Há milênios que as mulheres desempenham a maior parte do trabalho de cuidados, sem o qual a humanidade não sobreviveria. No início da década de 90, em inquérito realizado com professoras, verifiquei que o trabalho doméstico e de cuidados era ainda realizado tão só pelas mulheres. Telefonei para a residência delas (em horário em que estavam ministrando aula) com o intuito de conhecer o comportamento de homens e mulheres, meninos e meninas com relação a algo muito simples: dar um recado para a mãe (ou esposa). Quando quem atendia era uma mulher ou uma menina, prometiam que daria o recado, às vezes, solicitava para repetir o recado para que não houvesse equívoco, e anotava meu nome. Se era um homem ou menino, pediam para telefonar depois; então, eu insistia para que desse o recado e anotasse meu nome e telefone; invariavelmente insistiam para que eu voltasse a telefonar e se negavam a anotar o recado alegando não ter lápis disponível. Os poucos que, finalmente se dispunham a dar o recado, suspiravam com enfado. Perguntava para a professora se havia recebido: a resposta foi sempre "que recado?" Houve apenas uma exceção: um filho gentil, agradeceu o telefonema e cumpriu a tarefa. Os meninos estão sendo deseducados a serem egoístas.
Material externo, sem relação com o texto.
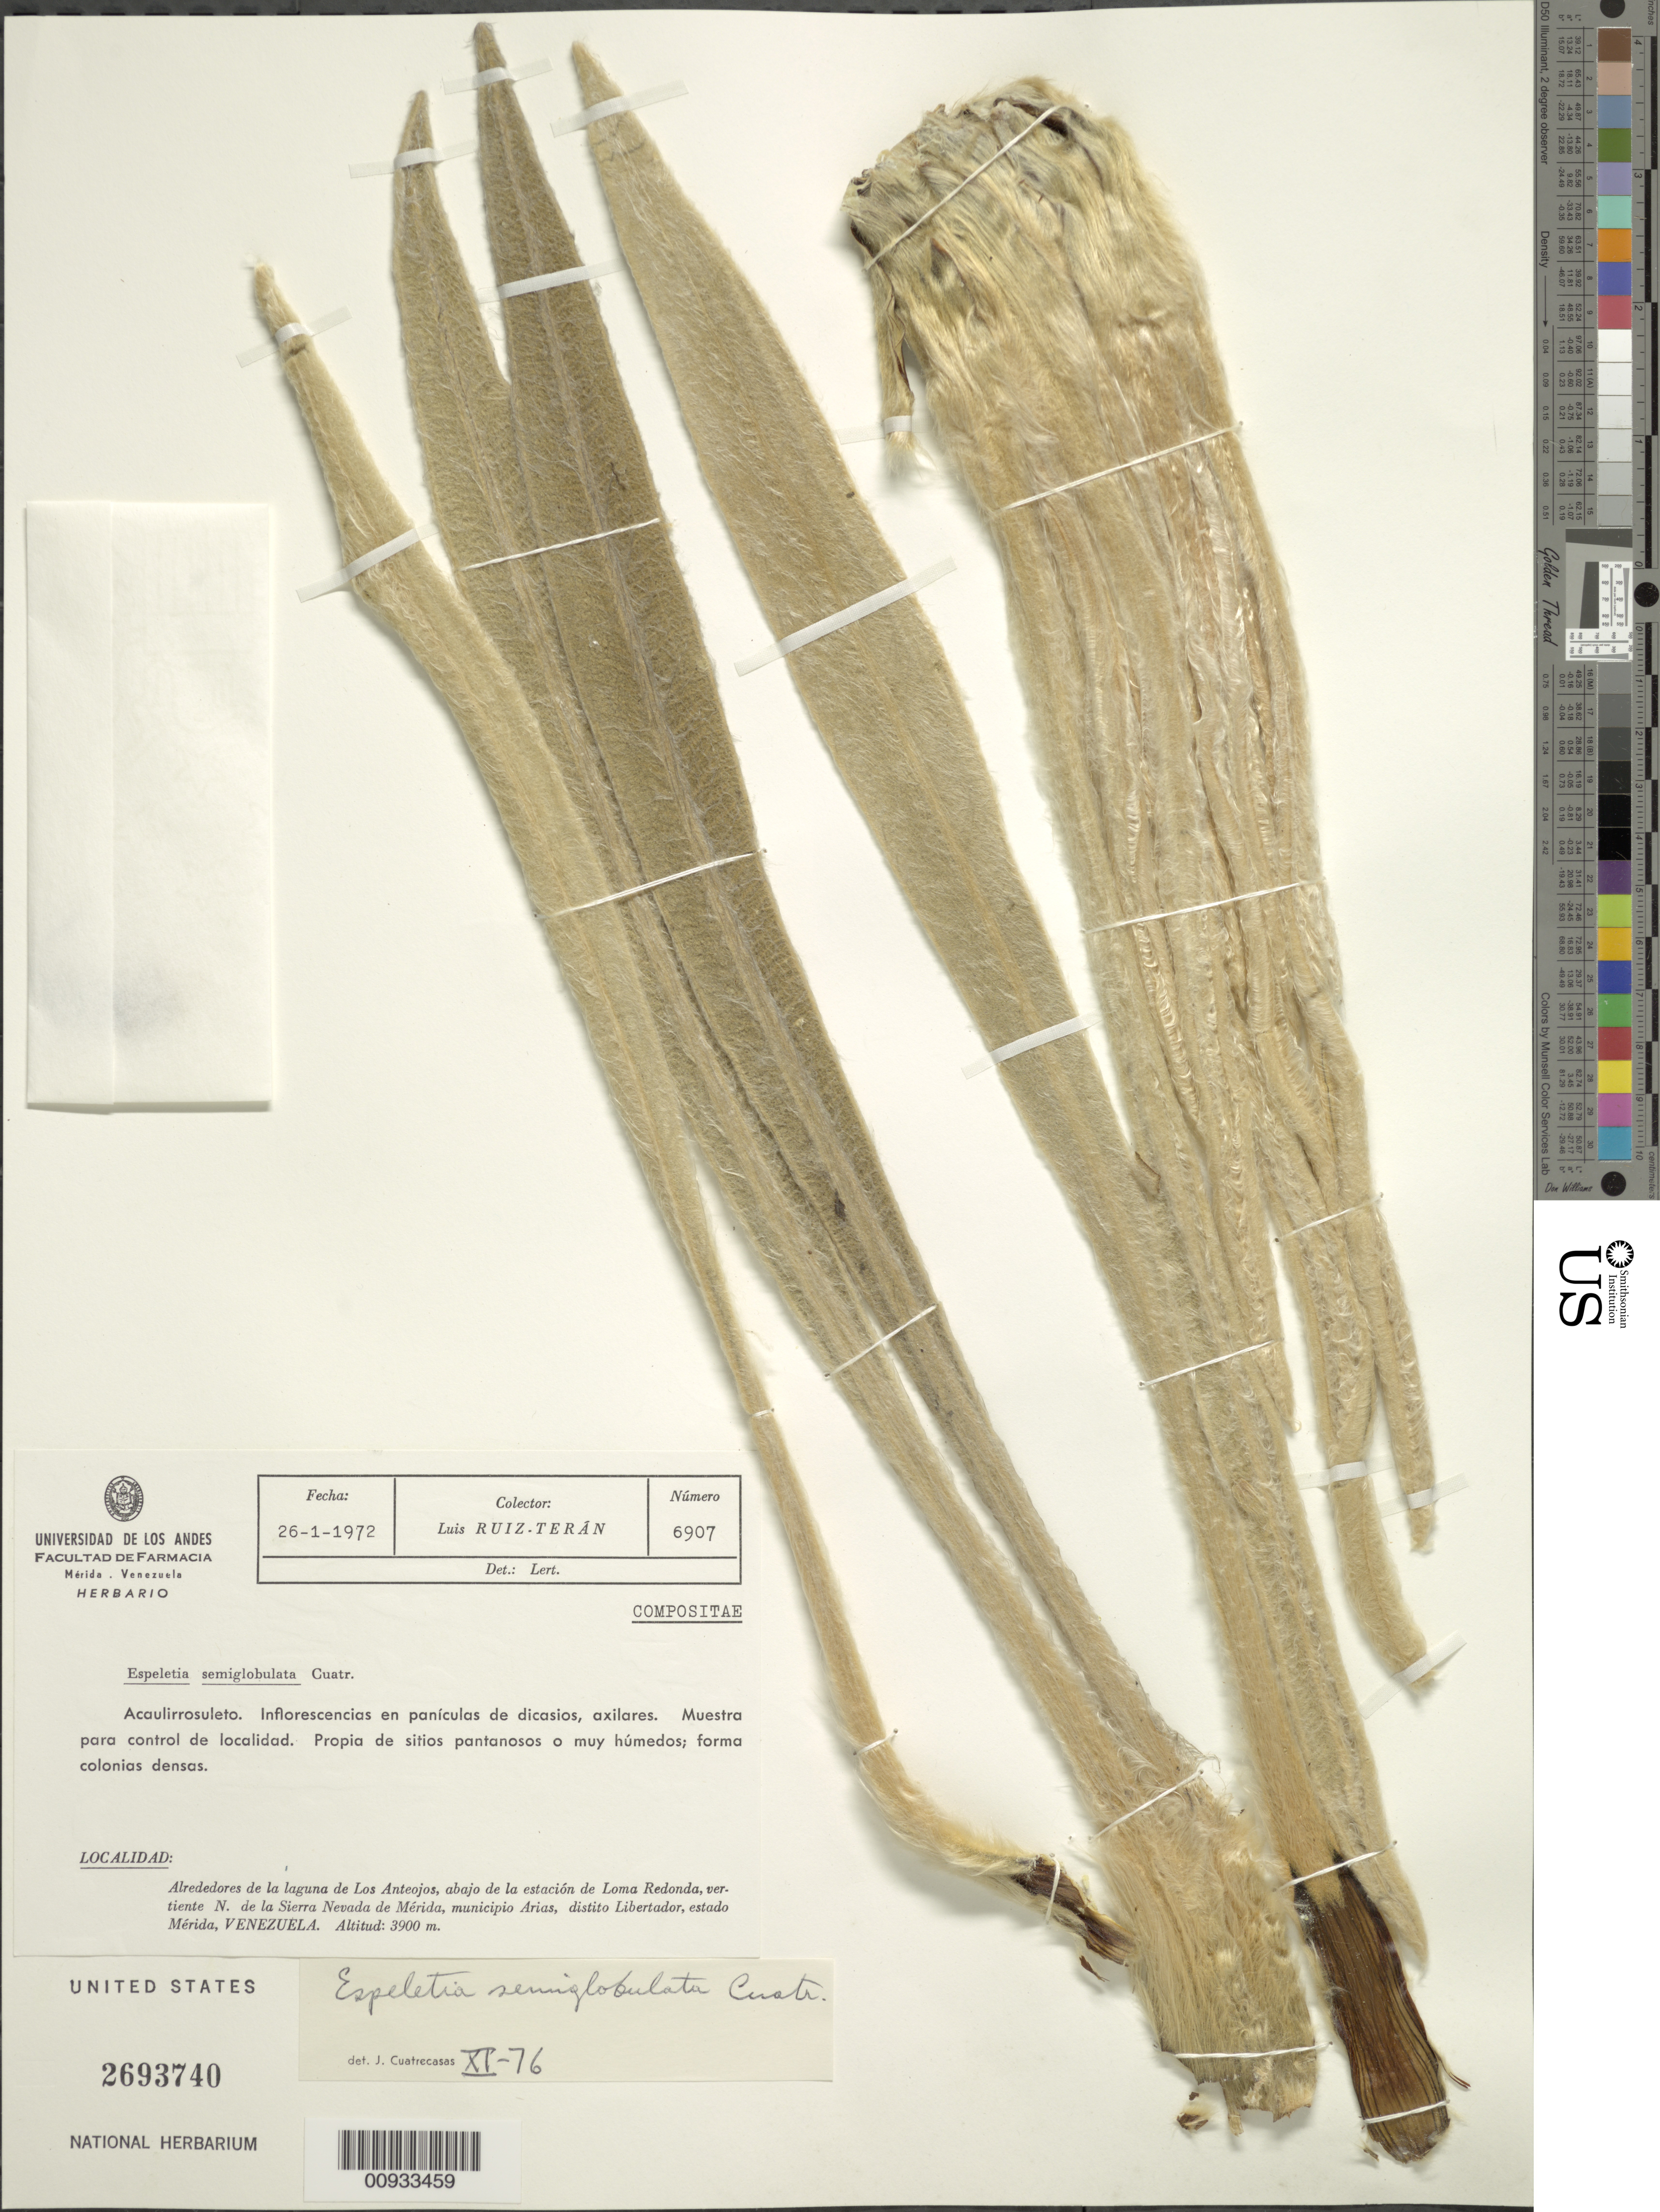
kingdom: Plantae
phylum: Tracheophyta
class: Magnoliopsida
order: Asterales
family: Asteraceae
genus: Espeletia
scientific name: Espeletia semiglobulata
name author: Cuatrec.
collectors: L. E. Ruíz-Terán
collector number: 6907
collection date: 1972-01-26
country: Venezuela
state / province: Mérida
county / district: Libertador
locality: Alrededores de la laguna de Los Anteojos, abajo de la estación de Loma Redonda, vertiente N de la Sierra Nevada de Mérida.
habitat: Propia de sitios pantanosos o muy húmedos.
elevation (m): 3900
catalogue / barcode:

Mesmo sendo professoras, são condicionadas a repetir a matriz da própria experiência patriarcal, educando diferentemente meninos e meninas. Assim, os meninos se socializam para o mando e serem servidos, as meninas para serem submissas e servirem. Indagando sobre a divisão do trabalho doméstico e de cuidados, verificou-se que a maioria nem sequer cogitava sobre essa possibilidade. Assim, lecionavam, desempenhavam o árduo trabalho doméstico, cuidavam de filhos pequenos (e também dos grandes), além do marido. Não raro cuidavam ainda de alguma pessoa idosa, enferma ou deficiente. Não havia tempo para ler, se atualizar, estudar, descansar, praticar esporte (nem teriam forças suficiente), ter lazer.
Não havia descanso semanal nem férias anuais do trabalho doméstico e de cuidados. Uma escrava com título régio: rainha do lar. Professoras desquitadas eram raras, mas as poucas, ao contabilizar as horas de trabalho doméstico, verificaram que, desde que estavam sós apenas com os filhos, tinham mais tempo: as exigências diárias do rei do lar eram tantas que, agora sozinhas, perceberam a diminuição de parte considerável do peso do trabalho doméstico.
Sem dúvida os cuidados para com as crianças (sobretudo bebês) e todo trabalho doméstico constituem-se tarefa gigantesca, mas os marmanjos também pesam muito. Uma educação democrática deve levar a uma justa divisão do trabalho doméstico e de cuidados. A conseqüência será mais tempo para o diálogo, para atender melhor às crianças, para lhes dar carinho e educação adequada. O mundo carece de solidariedade. E é no lar que se inicia sua aprendizagem. No Dia Internacional das Mulheres, é de se pensar não em comemoração (porque não se comemora a desigualdade de direitos), mas lutar coletivamente contra o patriarcado, matriz da desigualdade de gênero.